TASK => Begin at the line containing "46: (699, 46, 2.02)" in the data below and go on through the line containing "59: (577, 372, 0.54)", repeating each line exactly; include both ends and no other line.

DATA =>
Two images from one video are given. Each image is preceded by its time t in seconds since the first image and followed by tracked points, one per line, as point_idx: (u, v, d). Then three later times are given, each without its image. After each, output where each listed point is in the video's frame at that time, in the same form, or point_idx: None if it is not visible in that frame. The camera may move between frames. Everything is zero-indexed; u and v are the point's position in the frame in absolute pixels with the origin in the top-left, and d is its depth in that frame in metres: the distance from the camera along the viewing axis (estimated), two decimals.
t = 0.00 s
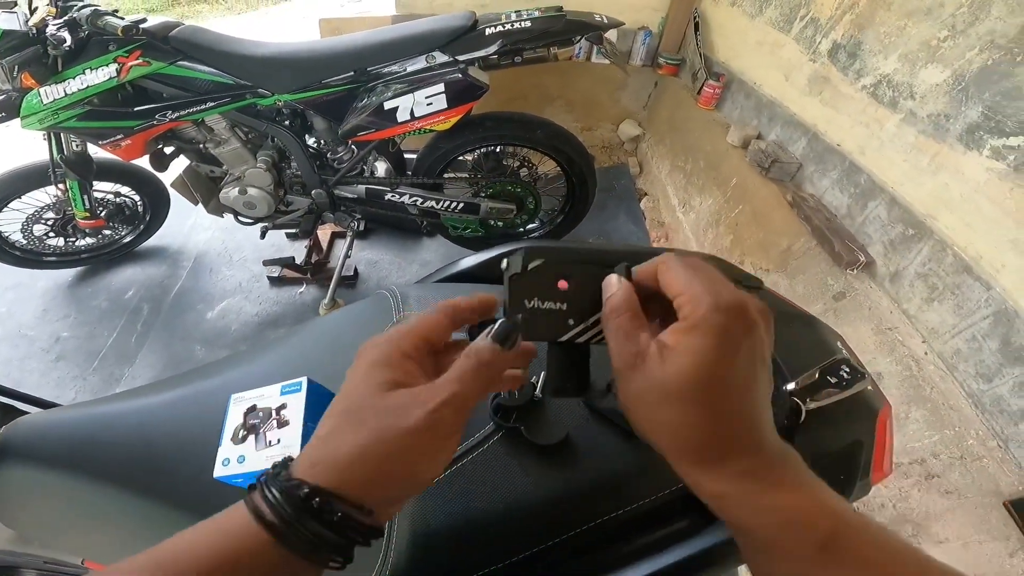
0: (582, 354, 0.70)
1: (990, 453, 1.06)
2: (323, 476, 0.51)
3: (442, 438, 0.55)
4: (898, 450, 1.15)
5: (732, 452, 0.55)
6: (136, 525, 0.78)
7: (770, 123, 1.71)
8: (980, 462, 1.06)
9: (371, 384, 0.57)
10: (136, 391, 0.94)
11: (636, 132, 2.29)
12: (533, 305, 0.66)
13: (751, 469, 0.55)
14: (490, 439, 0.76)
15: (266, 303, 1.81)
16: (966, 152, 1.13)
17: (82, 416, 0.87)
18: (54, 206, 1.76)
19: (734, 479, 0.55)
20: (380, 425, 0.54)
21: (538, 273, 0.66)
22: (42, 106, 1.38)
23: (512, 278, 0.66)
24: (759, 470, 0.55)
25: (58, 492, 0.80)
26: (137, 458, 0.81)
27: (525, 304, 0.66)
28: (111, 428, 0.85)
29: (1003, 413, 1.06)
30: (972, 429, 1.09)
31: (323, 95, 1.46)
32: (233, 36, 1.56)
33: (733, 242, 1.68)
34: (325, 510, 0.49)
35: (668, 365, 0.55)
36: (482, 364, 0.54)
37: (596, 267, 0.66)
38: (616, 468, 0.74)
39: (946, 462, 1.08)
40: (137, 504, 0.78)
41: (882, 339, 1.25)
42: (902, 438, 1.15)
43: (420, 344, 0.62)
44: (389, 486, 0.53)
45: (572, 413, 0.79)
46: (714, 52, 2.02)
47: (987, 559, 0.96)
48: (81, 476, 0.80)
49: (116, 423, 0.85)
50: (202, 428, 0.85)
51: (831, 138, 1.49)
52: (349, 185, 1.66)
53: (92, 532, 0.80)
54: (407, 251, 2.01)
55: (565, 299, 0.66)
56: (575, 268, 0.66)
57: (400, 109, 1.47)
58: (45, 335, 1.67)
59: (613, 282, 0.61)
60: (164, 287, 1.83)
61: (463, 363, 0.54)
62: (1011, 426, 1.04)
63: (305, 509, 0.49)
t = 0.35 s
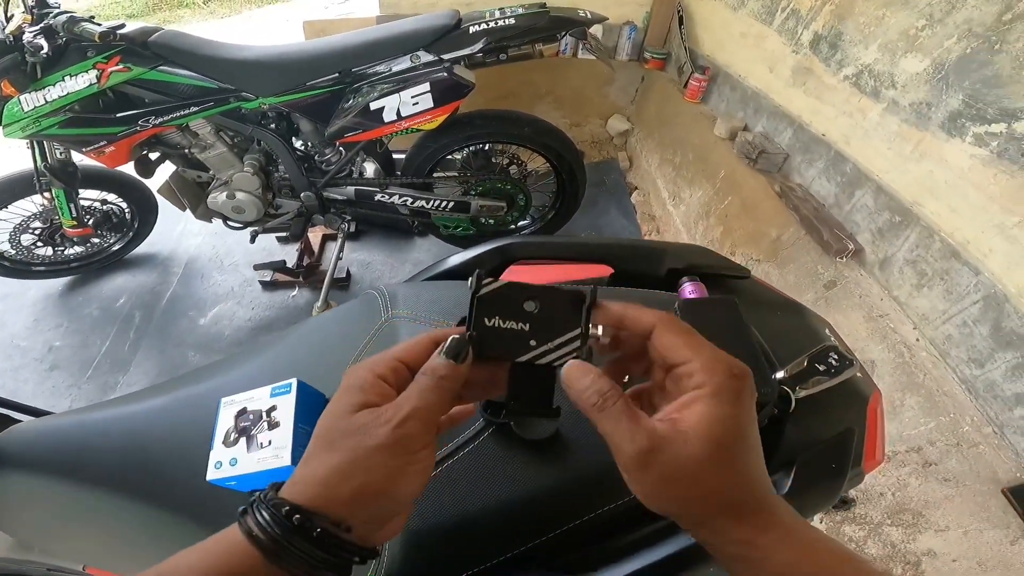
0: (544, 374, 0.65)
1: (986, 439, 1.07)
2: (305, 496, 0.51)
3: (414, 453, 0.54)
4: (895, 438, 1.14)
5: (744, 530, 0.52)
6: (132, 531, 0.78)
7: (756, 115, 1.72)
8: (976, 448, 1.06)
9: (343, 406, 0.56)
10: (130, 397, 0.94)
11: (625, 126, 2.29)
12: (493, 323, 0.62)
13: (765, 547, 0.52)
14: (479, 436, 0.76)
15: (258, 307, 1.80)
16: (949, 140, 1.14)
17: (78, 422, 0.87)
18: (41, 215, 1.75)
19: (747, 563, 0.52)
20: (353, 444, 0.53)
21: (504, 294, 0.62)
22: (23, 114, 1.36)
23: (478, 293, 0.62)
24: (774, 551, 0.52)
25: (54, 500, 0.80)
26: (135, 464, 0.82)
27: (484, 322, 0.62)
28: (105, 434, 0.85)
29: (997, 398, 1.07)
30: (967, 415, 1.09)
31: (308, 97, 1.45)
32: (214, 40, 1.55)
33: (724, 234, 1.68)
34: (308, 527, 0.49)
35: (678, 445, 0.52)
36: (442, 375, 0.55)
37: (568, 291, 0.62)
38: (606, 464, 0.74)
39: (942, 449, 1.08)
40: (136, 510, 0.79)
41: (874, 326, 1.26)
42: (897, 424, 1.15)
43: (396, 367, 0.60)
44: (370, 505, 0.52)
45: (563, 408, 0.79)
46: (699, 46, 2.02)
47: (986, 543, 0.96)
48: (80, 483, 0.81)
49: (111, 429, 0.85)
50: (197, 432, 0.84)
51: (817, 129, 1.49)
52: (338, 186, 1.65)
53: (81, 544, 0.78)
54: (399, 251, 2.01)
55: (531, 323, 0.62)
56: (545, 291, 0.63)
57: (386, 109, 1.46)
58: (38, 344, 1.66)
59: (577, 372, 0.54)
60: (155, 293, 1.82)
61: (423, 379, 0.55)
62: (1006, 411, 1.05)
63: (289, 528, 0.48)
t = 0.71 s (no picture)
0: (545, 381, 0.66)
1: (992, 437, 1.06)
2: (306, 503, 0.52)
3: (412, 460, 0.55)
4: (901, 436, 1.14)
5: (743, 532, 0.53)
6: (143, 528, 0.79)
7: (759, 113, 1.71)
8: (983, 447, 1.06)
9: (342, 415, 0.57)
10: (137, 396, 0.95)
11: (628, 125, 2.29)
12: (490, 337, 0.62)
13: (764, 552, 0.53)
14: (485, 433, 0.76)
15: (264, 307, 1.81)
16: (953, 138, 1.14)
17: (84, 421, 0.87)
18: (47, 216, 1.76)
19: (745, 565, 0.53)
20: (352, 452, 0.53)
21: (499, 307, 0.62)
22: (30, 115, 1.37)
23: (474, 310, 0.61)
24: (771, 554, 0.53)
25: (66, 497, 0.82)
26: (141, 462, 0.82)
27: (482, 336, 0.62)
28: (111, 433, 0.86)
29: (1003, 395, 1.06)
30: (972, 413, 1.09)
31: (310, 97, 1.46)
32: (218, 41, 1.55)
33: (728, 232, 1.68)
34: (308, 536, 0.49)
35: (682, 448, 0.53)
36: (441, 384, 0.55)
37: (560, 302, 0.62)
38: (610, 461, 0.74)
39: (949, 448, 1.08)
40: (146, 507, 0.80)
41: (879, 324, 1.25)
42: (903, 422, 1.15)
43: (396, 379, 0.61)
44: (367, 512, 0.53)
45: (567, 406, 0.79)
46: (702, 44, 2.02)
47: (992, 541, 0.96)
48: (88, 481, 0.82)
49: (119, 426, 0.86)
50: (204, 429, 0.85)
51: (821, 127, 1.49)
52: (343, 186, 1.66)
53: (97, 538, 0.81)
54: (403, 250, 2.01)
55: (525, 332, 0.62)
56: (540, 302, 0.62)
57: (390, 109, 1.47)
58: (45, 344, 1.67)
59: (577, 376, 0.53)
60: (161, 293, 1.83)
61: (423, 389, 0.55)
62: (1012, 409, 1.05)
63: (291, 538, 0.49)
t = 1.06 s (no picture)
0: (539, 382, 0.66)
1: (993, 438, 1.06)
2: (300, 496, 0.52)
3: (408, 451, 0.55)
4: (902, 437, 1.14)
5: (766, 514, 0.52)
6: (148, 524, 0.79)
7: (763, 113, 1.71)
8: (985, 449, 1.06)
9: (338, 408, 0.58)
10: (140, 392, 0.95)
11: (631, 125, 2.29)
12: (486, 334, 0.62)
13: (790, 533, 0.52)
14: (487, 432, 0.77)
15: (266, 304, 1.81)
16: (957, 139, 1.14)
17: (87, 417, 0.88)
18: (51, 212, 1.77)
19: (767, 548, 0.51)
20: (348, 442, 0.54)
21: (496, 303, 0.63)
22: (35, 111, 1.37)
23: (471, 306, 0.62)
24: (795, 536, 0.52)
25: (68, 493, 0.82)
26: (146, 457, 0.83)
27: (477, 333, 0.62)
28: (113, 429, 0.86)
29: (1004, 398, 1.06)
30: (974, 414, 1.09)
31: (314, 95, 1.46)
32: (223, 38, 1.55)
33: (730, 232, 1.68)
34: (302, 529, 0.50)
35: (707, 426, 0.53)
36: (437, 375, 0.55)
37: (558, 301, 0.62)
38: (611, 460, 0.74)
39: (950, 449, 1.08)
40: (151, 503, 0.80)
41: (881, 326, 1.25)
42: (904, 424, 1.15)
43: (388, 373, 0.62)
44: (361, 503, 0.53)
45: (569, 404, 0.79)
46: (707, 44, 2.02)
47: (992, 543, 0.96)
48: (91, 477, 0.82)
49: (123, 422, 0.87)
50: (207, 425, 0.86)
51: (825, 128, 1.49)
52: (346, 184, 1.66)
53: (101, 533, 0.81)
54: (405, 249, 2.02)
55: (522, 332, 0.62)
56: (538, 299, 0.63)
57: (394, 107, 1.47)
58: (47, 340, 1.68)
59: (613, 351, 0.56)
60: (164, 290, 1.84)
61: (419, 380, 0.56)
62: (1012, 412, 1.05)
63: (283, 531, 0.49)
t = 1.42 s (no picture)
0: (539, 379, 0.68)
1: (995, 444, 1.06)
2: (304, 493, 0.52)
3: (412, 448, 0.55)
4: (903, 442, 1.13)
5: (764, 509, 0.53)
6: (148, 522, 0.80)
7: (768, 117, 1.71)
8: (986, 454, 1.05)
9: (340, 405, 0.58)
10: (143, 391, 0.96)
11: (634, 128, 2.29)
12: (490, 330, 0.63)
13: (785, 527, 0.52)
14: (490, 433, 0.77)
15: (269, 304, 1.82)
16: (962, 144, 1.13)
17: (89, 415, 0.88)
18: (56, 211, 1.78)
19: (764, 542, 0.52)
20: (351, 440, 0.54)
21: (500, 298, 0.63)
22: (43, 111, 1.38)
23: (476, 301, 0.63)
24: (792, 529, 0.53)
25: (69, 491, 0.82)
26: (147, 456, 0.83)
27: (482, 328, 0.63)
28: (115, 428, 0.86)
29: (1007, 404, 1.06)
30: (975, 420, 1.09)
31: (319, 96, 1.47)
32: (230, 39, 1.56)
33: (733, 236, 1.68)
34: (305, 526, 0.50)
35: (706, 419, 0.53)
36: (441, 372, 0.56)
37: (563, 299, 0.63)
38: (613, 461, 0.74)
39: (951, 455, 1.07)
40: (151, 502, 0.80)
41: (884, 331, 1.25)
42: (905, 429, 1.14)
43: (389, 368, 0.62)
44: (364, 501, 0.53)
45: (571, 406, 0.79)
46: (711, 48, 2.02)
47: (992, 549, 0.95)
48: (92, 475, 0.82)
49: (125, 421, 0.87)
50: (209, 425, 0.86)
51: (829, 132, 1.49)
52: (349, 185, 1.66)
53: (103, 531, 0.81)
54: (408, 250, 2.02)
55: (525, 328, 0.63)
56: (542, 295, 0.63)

RESULT =>
46: (699, 46, 2.02)
47: (986, 543, 0.96)
48: (80, 483, 0.81)
49: (111, 429, 0.85)
50: (197, 432, 0.84)
51: (817, 129, 1.49)
52: (338, 186, 1.65)
53: (81, 544, 0.78)
54: (399, 251, 2.01)
55: (531, 323, 0.62)
56: (545, 291, 0.63)
57: (386, 109, 1.46)
58: (38, 344, 1.66)
59: (577, 372, 0.54)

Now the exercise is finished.